WORK REQUIRED: Please print all of the material below word for word, leaving out the pictures.

Exercises in interpreting charts:
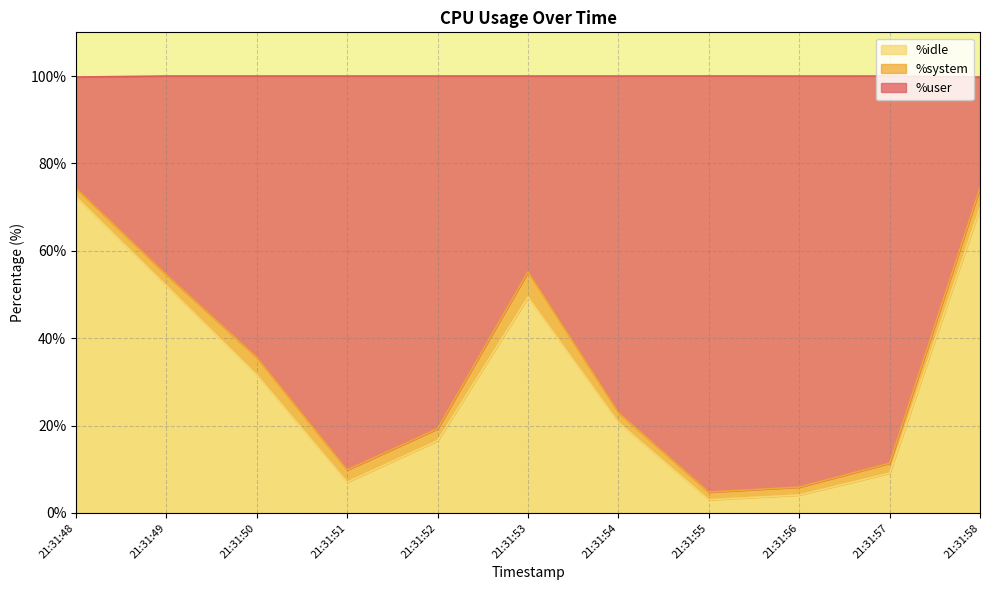

Where is %idle nearest to the value 37?

21:31:50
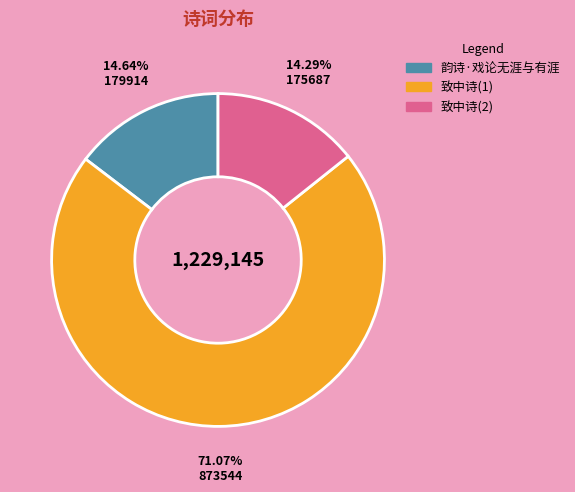

To the nearest percent, what is the average slice percentage?

33%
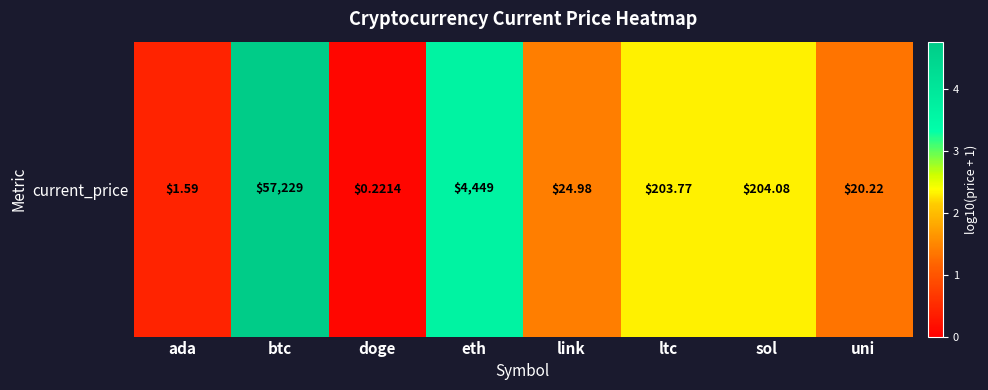

Is it true that the value at sol is 2.3?

True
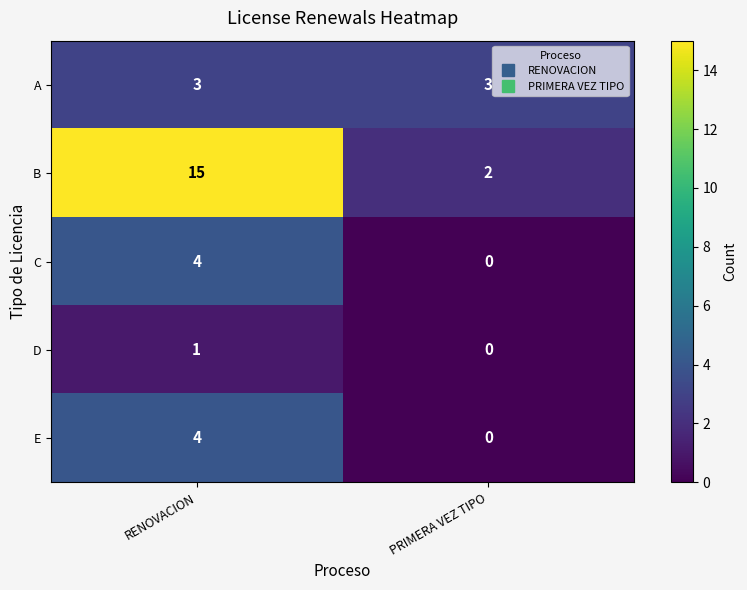

Is the value of C at PRIMERA VEZ TIPO greater than the value of E at RENOVACION?

No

PROBLEM SOLUTION:
Where is %idle nearest to the value 37?

21:31:50

To the nearest percent, what is the average slice percentage?

33%

Is it true that the value at sol is 2.3?

True

Is the value of C at PRIMERA VEZ TIPO greater than the value of E at RENOVACION?

No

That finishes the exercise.